#### Given exercise 1:
Please repeat the part of the SEO basics page that begins at the words "The keywords that" and stops after the words "topic, provide details.".

#### Passage given:
+ + + +
SEO Basics

By Steve Hoenisch

Search Engine Optimization in a Nutshell

This page presents a concise description of legitimate search engine optimization techniques for content-based web pages. The use of one or two of the following SEO tips in isolation is unlikely to boost your natural search results – with the possible exception of the first three techniques. Applying all the following techniques at once is a potent content-focused formula for improving search engine rankings. In the end, the key to SEO for content is highly focused work that pays strict attention to a number of details simultaneously.

Use the first heading on your page to summarize the content of the page and set the heading in an H1 tag. The heading accurately and concisely describes what the page is about in plain language. It includes the page’s subject: Topicality is key.

Place the heading in the title tag within your HTML header and limit the text to no more than about 66 characters, including spaces. In the search results of Google, the text in the title tag is cut off after about 66 characters and replaced with an ellipsis.

Using marketing-focused, brand-oriented language for your titles is a critical error that is virtually guaranteed to undermine your results for those pages. Ditto for including the name of your company or web site in the title tag in pages other than your home page, your legal pages, your site map, or a similar top-level navigational page.

Including a category and subcategory in the title tag is another critical error – and a troubling one because several SEO firms recommend it. It is unlikely to produce optimal results. The place for categories and subcategories is in descriptive URLs, discussed later.

Include an accurate description of the page’s content in the metadata. Again, the description represents the content of the page in which it is embedded, not the content of the whole web site. To avoid having your description cut off mid-sentence in Google’s search results (when it displays the description), the description should be no longer than about 156 characters and spaces. Think of the description as being your lede, the nutshell statement that summarizes the news in a story. Example:

<meta name="description" content="Abstract: A text linguistics thesis that conducts a topical structure analysis of accomplished English prose by studying newspaper editorials."/>

Include in the metadata field for keywords a few highly relevant words from the page’s text. These keywords categorize your page’s content. The keywords are specific to the page in question and accurately classify its content. Include synonyms. Example:

<meta name="keywords" content="topical structure analysis, topic, comment, theme, rheme, discourse analysis, text linguistics, newspapers, editorials"/>

The keywords that you select for your metadata naturally recur in the content of the page – because that is what the page is about. If a keyword does not appear in the page’s content, avoid using it in the metadata.

Every page should target a keyword or keyword combination, such as Linux Desktop Management. Try to include a closely related – preferably subsidiary – secondary target. The target keyword or keyword phrase is to appear as or in your top-level heading and is set in an H1 tag. Set your secondary target in a subheading.

Engineer the content to contain in-depth information about your keyword target and several natural recurrences of the keyword in the text. Again, topicality and depth are key: Stay on topic, provide details.

Don’t waste time going after high-level, waste-basket categories like “group policy management”; instead, make sure the page addresses the correct level in the taxonomy’s hierarchy: “group policy for Linux, Unix, and Mac.”
+ + + +
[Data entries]
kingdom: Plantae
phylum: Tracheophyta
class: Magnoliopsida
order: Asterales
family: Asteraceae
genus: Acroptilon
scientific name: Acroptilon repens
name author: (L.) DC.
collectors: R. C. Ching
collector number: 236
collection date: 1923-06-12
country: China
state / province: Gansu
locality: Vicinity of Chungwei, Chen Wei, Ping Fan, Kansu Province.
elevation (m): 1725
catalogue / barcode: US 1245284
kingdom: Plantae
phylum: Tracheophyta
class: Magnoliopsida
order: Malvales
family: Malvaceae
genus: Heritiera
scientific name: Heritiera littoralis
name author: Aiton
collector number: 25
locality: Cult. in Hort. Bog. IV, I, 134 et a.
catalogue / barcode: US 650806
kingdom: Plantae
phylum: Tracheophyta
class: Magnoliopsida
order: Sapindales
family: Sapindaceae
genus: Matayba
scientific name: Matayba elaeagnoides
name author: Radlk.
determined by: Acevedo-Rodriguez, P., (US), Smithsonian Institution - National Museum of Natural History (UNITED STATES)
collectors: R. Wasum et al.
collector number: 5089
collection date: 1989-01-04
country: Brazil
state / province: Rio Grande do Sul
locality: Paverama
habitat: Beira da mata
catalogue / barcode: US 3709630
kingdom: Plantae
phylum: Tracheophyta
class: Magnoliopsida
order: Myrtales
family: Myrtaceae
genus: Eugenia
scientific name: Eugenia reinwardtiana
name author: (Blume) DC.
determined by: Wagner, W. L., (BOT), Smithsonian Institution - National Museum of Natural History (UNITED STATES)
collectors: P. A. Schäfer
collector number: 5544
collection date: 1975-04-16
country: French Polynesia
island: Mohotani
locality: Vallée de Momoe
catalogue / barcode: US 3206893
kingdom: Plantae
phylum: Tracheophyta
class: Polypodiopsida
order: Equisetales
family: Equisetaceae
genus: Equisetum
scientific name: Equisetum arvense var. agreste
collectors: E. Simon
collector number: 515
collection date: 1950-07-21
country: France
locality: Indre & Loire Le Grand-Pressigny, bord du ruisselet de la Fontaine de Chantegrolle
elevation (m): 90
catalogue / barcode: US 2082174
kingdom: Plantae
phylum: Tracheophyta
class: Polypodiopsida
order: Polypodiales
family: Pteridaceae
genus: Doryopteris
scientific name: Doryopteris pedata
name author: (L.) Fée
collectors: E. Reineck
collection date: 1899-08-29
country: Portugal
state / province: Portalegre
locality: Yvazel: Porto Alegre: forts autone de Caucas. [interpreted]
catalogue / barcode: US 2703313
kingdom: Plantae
+ + + +
#### Given exercise 2:
Give the lines of the listing as a numbered list, beginning at its first line and stopping after the line that contains "genus: Matayba". Leave out blank lines.

#### Reply 1:
The keywords that you select for your metadata naturally recur in the content of the page – because that is what the page is about. If a keyword does not appear in the page’s content, avoid using it in the metadata.

Every page should target a keyword or keyword combination, such as Linux Desktop Management. Try to include a closely related – preferably subsidiary – secondary target. The target keyword or keyword phrase is to appear as or in your top-level heading and is set in an H1 tag. Set your secondary target in a subheading.

Engineer the content to contain in-depth information about your keyword target and several natural recurrences of the keyword in the text. Again, topicality and depth are key: Stay on topic, provide details.

#### Reply 2:
1. kingdom: Plantae
2. phylum: Tracheophyta
3. class: Magnoliopsida
4. order: Asterales
5. family: Asteraceae
6. genus: Acroptilon
7. scientific name: Acroptilon repens
8. name author: (L.) DC.
9. collectors: R. C. Ching
10. collector number: 236
11. collection date: 1923-06-12
12. country: China
13. state / province: Gansu
14. locality: Vicinity of Chungwei, Chen Wei, Ping Fan, Kansu Province.
15. elevation (m): 1725
16. catalogue / barcode: US 1245284
17. kingdom: Plantae
18. phylum: Tracheophyta
19. class: Magnoliopsida
20. order: Malvales
21. family: Malvaceae
22. genus: Heritiera
23. scientific name: Heritiera littoralis
24. name author: Aiton
25. collector number: 25
26. locality: Cult. in Hort. Bog. IV, I, 134 et a.
27. catalogue / barcode: US 650806
28. kingdom: Plantae
29. phylum: Tracheophyta
30. class: Magnoliopsida
31. order: Sapindales
32. family: Sapindaceae
33. genus: Matayba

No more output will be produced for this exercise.